◆ Your objective
Restate word for word the lines of the material below, from the line with "Racial Disparaties in" to the line with "Eddy, D. M.", both lines included, and no others.

Record excerpts below:

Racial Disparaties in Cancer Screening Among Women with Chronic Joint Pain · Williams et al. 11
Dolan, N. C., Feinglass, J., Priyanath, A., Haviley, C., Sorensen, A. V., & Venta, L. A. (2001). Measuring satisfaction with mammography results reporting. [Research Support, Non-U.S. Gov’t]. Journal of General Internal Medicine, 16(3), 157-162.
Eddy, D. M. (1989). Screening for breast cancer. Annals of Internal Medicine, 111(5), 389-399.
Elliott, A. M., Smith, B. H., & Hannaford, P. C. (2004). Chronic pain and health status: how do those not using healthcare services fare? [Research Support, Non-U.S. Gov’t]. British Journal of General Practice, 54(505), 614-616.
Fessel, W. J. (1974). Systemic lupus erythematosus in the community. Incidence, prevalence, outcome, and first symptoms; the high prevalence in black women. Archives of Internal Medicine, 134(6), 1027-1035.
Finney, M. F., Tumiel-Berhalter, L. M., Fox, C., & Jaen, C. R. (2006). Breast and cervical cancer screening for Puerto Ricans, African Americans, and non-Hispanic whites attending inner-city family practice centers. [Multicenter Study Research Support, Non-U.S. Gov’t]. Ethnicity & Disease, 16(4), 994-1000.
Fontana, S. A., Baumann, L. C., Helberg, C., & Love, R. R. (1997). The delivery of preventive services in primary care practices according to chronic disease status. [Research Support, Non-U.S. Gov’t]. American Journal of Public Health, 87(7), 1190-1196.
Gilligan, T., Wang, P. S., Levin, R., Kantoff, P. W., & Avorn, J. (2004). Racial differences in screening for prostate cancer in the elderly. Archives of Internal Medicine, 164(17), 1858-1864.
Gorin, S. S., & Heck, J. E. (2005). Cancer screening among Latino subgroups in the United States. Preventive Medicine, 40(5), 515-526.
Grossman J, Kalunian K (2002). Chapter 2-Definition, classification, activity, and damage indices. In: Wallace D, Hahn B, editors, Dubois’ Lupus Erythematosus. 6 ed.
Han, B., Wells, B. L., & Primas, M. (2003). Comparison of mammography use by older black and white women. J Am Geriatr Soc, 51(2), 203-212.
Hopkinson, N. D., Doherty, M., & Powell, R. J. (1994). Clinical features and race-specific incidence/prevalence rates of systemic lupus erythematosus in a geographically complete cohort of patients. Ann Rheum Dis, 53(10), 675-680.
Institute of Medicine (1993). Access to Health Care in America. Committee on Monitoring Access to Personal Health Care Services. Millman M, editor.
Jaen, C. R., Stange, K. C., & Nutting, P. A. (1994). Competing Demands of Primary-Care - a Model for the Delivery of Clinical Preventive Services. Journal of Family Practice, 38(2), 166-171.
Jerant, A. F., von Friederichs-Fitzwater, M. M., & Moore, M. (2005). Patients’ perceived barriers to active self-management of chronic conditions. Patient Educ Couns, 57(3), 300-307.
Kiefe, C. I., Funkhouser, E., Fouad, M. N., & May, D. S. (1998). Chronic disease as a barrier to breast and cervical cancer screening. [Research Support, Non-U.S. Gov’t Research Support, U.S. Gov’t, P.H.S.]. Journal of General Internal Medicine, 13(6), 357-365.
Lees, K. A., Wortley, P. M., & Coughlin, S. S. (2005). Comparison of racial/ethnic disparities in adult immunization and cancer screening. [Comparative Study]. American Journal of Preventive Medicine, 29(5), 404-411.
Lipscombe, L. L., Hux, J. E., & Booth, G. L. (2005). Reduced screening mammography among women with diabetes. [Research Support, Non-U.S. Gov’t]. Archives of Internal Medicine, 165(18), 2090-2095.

End of Record excerpts.
Record excerpts below:

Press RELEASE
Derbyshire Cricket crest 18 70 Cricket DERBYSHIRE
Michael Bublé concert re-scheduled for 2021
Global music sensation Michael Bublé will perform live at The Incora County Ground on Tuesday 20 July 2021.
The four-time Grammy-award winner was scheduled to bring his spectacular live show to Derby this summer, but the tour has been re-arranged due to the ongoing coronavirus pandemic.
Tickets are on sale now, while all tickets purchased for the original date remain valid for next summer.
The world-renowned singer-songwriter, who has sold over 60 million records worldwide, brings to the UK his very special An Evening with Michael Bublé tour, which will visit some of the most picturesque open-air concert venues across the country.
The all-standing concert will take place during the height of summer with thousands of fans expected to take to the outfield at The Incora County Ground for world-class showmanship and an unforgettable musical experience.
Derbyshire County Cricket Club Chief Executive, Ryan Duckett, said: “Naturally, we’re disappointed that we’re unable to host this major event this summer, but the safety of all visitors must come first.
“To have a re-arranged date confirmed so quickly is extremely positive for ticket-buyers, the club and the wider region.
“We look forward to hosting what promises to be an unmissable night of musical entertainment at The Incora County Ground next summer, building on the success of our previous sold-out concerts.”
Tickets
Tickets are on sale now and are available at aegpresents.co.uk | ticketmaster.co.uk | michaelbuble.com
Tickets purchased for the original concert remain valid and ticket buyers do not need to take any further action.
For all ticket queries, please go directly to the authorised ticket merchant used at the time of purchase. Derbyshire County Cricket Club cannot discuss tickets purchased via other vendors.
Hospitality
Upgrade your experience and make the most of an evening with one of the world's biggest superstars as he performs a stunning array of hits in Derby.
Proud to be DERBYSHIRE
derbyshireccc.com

End of Record excerpts.

◆ Response to the exercise
Racial Disparaties in Cancer Screening Among Women with Chronic Joint Pain · Williams et al. 11
Dolan, N. C., Feinglass, J., Priyanath, A., Haviley, C., Sorensen, A. V., & Venta, L. A. (2001). Measuring satisfaction with mammography results reporting. [Research Support, Non-U.S. Gov’t]. Journal of General Internal Medicine, 16(3), 157-162.
Eddy, D. M. (1989). Screening for breast cancer. Annals of Internal Medicine, 111(5), 389-399.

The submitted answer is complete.